With mercs in tow and both of us playing pet classes, effectively making us a six-character group, we made it all the way to the Plane of Time, the final zone in Planes of Power. Obviously, by then most of the flagging had been removed, or at least I assume it had. I can't actually remember. I do know we weren't killing any gods, mercs or no mercs, so we must have been given a pass on that, at least.

The whole thing was such fun we spent what I recall as several months there although it was probably more like a few weeks. We both levelled characters into the low eighties but at that point it began to feel like hard work again. We drifted away once more, I think back to Vanguard for a while and then for three months in Lord of the Rings Online before returning yet again to EQII. Or somewhere. Frankly, who knows? We were always paying something but exactly what we played when is probably lost forever.

This, you may notice, isn't telling you anything at all about the Seeds of Destruction expansion itself. That's because, back then, we never touched it. I'm not sure we even knew where it was.

I did eventually get to see some of the new zones, which turned out to be not so new at all. It was the beginning (I think) of the major re-use of art assets, something that would become a trend in both EQ and EQII for a while. Oceangreen Hills was a reskin of Qeynos Hills, complete with its own version of Blackburrow. Old Commonlands was... well, you can probably guess.

I saw a good deal of both of those after my Magician took the Heroic option offered by Daybreak and jumped to 85. She doggedly levelled from there to 93, some of which I documented here on the blog, before it all started to get too much. Franklin Teek began sending her to Old Bloodfields, Seeds of Destruction's timewarped take on the Omens of War zone and it didn't go well.  She retired for a time to brood in the Guild Lobby. She's still there now, only thanks to the Overseer system she's closing in on 98 and she's not had to waggle a finger.


This whole Renaissance section has taken longer than I expected but this bit's going to be short. To the best of my knowledge I have never even set foot in Underfoot. Looking at the list of zone names there's not one I recognize. I've seen it described as "Gates of Discord 2.0" and it was supposedly the toughest expansion SoE ever released so I don't feel I've missed much.

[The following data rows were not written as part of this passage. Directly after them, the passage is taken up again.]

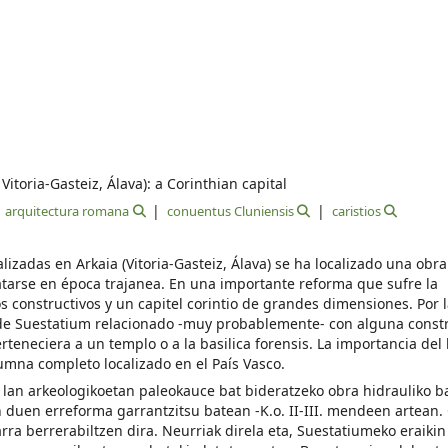
itoria-Gasteiz, Álava): a Corinthian capital
arquitectura romana
conuentus Cluniensis
caristios
lizadas en Arkaia (Vitoria-Gasteiz, Álava) se ha localizado una obra
arse en época trajanea. En una importante reforma que sufre la
ntos constructivos y un capitel corintio de grandes dimensiones. Por
o de Suestatium relacionado -muy probablemente- con alguna const
teneciera a un templo o a la basilica forensis. La importancia del
umna completo localizado en el País Vasco.
n lan arkeologikoetan paleokauce bat bideratzeko obra hidrauliko ba
n duen erreforma garrantzitsu batean -K.o. II-III. mendeen artean. 
rra berrerabiltzen dira. Neurriak direla eta, Suestatiumeko eraikin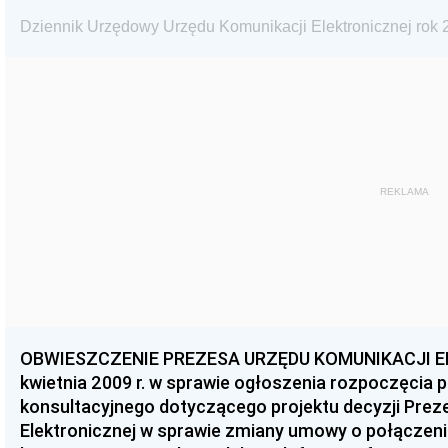
Dziennik Urzędowy Urzędu Komunikacji Elektronicznej rok 2
REKLAMA
OBWIESZCZENIE PREZESA URZĘDU KOMUNIKACJI EL
kwietnia 2009 r. w sprawie ogłoszenia rozpoczęcia
konsultacyjnego dotyczącego projektu decyzji Prez
Elektronicznej w sprawie zmiany umowy o połączeniu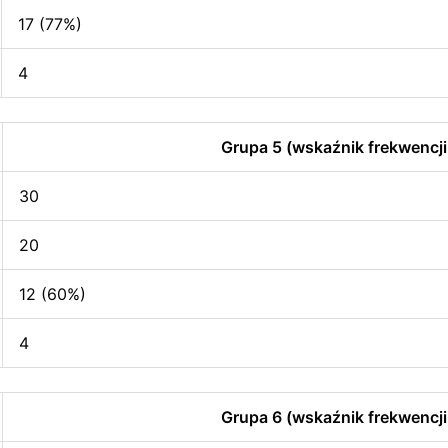
17 (77%)
4
Grupa 5 (wskaźnik frekwencji
30
20
12 (60%)
4
Grupa 6 (wskaźnik frekwencji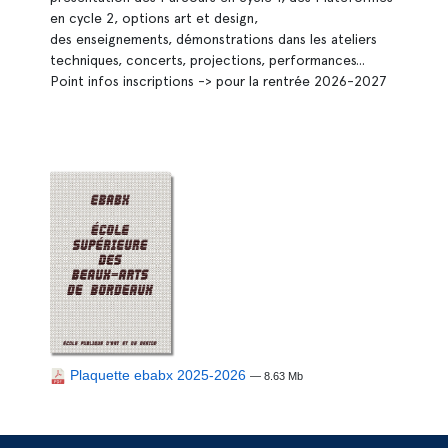
en cycle 2, options art et design,
des enseignements, démonstrations dans les ateliers
techniques, concerts, projections, performances...
Point infos inscriptions -> pour la rentrée 2026-2027
Plaquette ebabx 2025-2026
— 8.63 Mb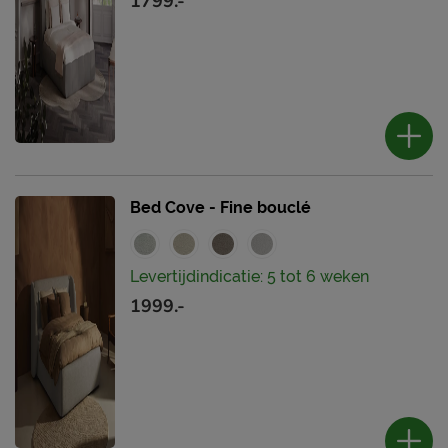
1799.-
Bed Cove - Fine bouclé
Levertijdindicatie: 5 tot 6 weken
1999.-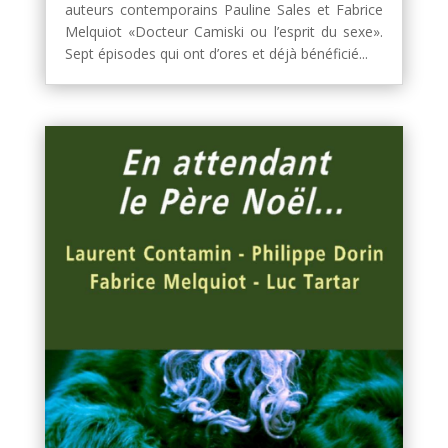
auteurs contemporains Pauline Sales et Fabrice
Melquiot «Docteur Camiski ou l’esprit du sexe».
Sept épisodes qui ont d’ores et déjà bénéficié...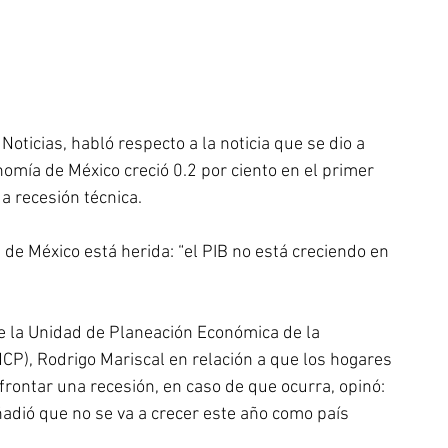
oticias, habló respecto a la noticia que se dio a 
omía de México creció 0.2 por ciento en el primer 
a recesión técnica.
de México está herida: “el PIB no está creciendo en 
de la Unidad de Planeación Económica de la 
CP), Rodrigo Mariscal en relación a que los hogares 
rontar una recesión, en caso de que ocurra, opinó: 
dió que no se va a crecer este año como país 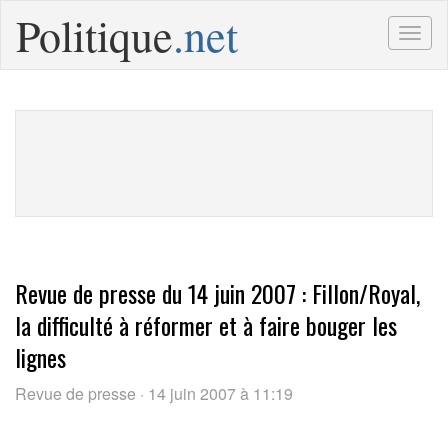
Politique
.net
Togg
navig
Revue de presse du 14 juin 2007 : Fillon/Royal,
la difficulté à réformer et à faire bouger les
lignes
Revue de presse · 14 juin 2007 à 11:19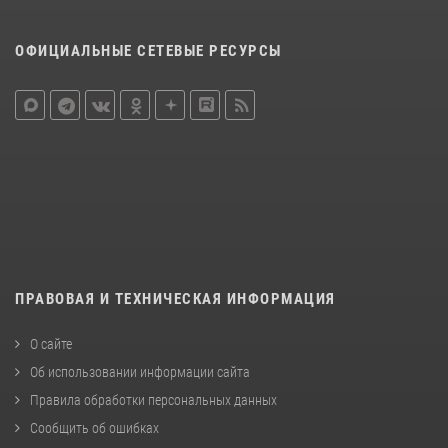
ОФИЦИАЛЬНЫЕ СЕТЕВЫЕ РЕСУРСЫ
ПРАВОВАЯ И ТЕХНИЧЕСКАЯ ИНФОРМАЦИЯ
О сайте
Об использовании информации сайта
Правила обработки персональных данных
Сообщить об ошибках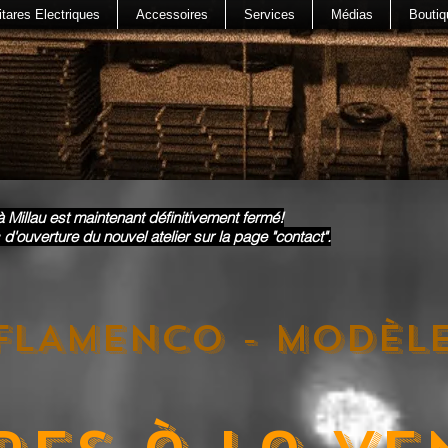
tares Electriques
Accessoires
Services
Médias
Boutiq
à Millau est maintenant définitivement fermé!
 d'ouverture du nouvel atelier sur la page "contact".
FLAMENCO - Modèl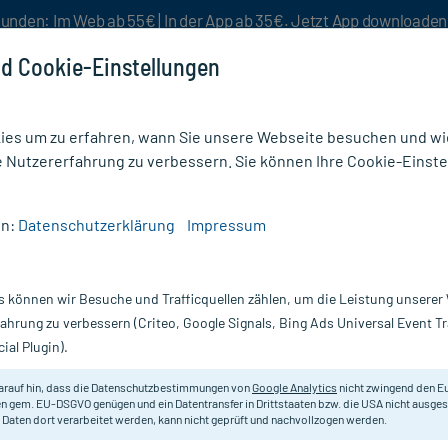
unden: Im Web ab 55€ | In der App ab 35€. Jetzt App downloade
d Cookie-Einstellungen
es um zu erfahren, wann Sie unsere Webseite besuchen und wie
e Nutzererfahrung zu verbessern. Sie können Ihre Cookie-Einste
nlösen
Rezeptur
Aktion %
en:
Datenschutzerklärung
Impressum
r
/
Zungenreiniger (15)
s können wir Besuche und Trafficquellen zählen, um die Leistung unsere
ger
fahrung zu verbessern (Criteo, Google Signals, Bing Ads Universal Event 
ial Plugin).
ähne oder das Zahnfleisch sollten gepflegt werden. Ist die
Zunge
macksrezeptoren werden abgestumpft. Durch die
Reinigung der
arauf hin, dass die Datenschutzbestimmungen von
Google Analytics
nicht zwingend den E
egorie eine große Auswahl an
Zungenschaber,
Zungenreinungsg
n gem. EU-DSGVO genügen und ein Datentransfer in Drittstaaten bzw. die USA nicht ausg
 Daten dort verarbeitet werden, kann nicht geprüft und nachvollzogen werden.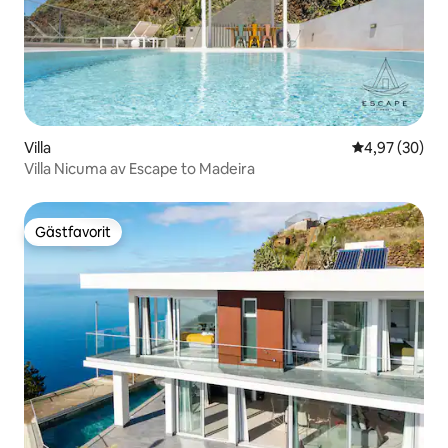
Villa
4,97 av 5 i g
4,97 (30)
Villa Nicuma av Escape to Madeira
Gästfavorit
Gästfavorit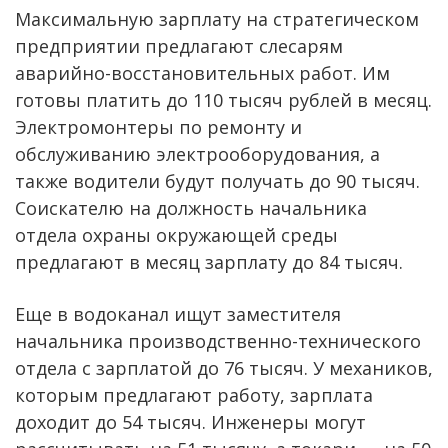
Максимальную зарплату на стратегическом
предприятии предлагают слесарям
аварийно-восстановительных работ. Им
готовы платить до 110 тысяч рублей в месяц.
Электромонтеры по ремонту и
обслуживанию электрооборудования, а
также водители будут получать до 90 тысяч.
Соискателю на должность начальника
отдела охраны окружающей среды
предлагают в месяц зарплату до 84 тысяч.
Еще в водоканал ищут заместителя
начальника производственно-технического
отдела с зарплатой до 76 тысяч. У механиков,
которым предлагают работу, зарплата
доходит до 54 тысяч. Инженеры могут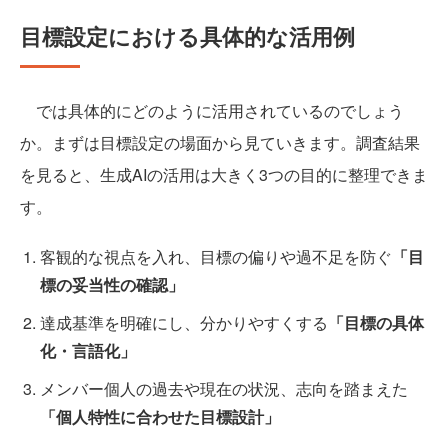
目標設定における具体的な活用例
では具体的にどのように活用されているのでしょう
か。まずは目標設定の場面から見ていきます。調査結果
を見ると、生成AIの活用は大きく3つの目的に整理できま
す。
客観的な視点を入れ、目標の偏りや過不足を防ぐ
「目
標の妥当性の確認」
達成基準を明確にし、分かりやすくする
「目標の具体
化・言語化」
メンバー個人の過去や現在の状況、志向を踏まえた
「個人特性に合わせた目標設計」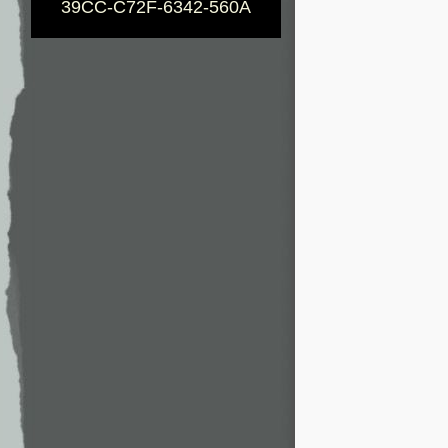
39CC-C72F-6342-560A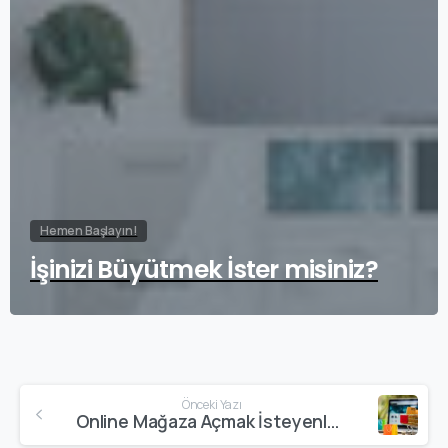
Hemen Başlayın!
İşinizi Büyütmek İster misiniz?
Önceki Yazı
Online Mağaza Açmak İsteyenlerin Bilmesi Gerekenler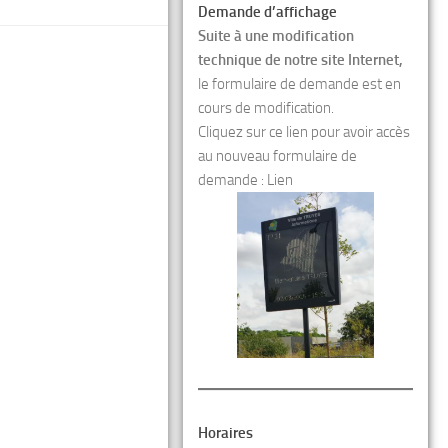
Demande d’affichage
Suite à une modification
technique de notre site Internet,
le formulaire de demande est en
cours de modification.
Cliquez sur ce lien pour avoir accès
au nouveau formulaire de
demande :
Lien
Horaires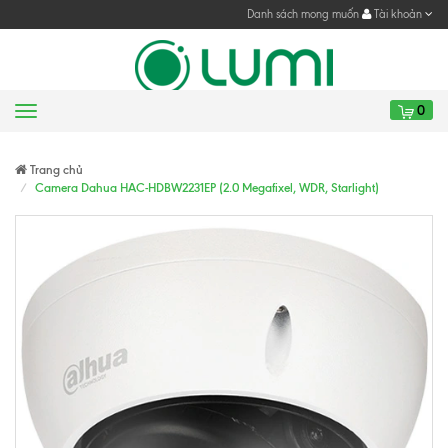
Danh sách mong muốn
Tài khoản
0
Menu
Gửi yêu cầu
Gửi yêu cầu
Trang chủ
Camera Dahua HAC-HDBW2231EP (2.0 Megafixel, WDR, Starlight)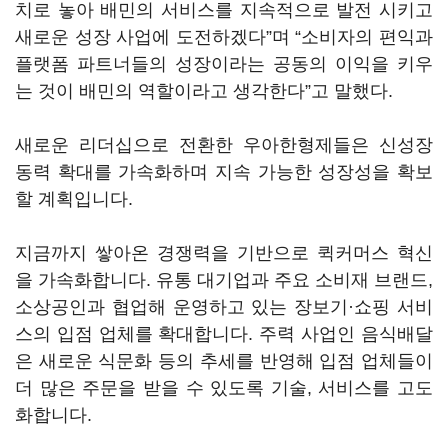
치로 놓아 배민의 서비스를 지속적으로 발전 시키고
새로운 성장 사업에 도전하겠다”며 “소비자의 편익과
플랫폼 파트너들의 성장이라는 공동의 이익을 키우
는 것이 배민의 역할이라고 생각한다”고 말했다.
새로운 리더십으로 전환한 우아한형제들은 신성장
동력 확대를 가속화하며 지속 가능한 성장성을 확보
할 계획입니다.
지금까지 쌓아온 경쟁력을 기반으로 퀵커머스 혁신
을 가속화합니다. 유통 대기업과 주요 소비재 브랜드,
소상공인과 협업해 운영하고 있는 장보기·쇼핑 서비
스의 입점 업체를 확대합니다. 주력 사업인 음식배달
은 새로운 식문화 등의 추세를 반영해 입점 업체들이
더 많은 주문을 받을 수 있도록 기술, 서비스를 고도
화합니다.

And there I'm going to leave it. I really did think I'd wrap the whole thing up this time but as usual I had more to say than I expected. Not to tempt fate but the final part really should be brief. Looking at the ten expansions it covers I think I've only set foot in two of them and then only in the starting zones. Surely I can't have two and a half thousand words in me on that?


  1. The Serpent's Spine era was probably the last time I tried to play EQ as just a normal player and not part of a special server or during something like a double XP event. It also corresponds with the launch of my blog, so I have a bunch of posts about the early levels.

    It seemed pretty reasonable for EQ, but it felt pretty awkward coming from WoW and EQII.

    The one thing I do remember was that the book to get you to the PoK was out in the Blightfire Moors in a place where it was a hazard to reach if you were a lower level player. They have since moved it to a more reasonable location.

    1. Yes, I once spent fifteen minutes running around looking for that book because I remembered where it was originally and had forgotten they'd moved it, even though I'd been playing when it happened. The perils of coming and going so many times.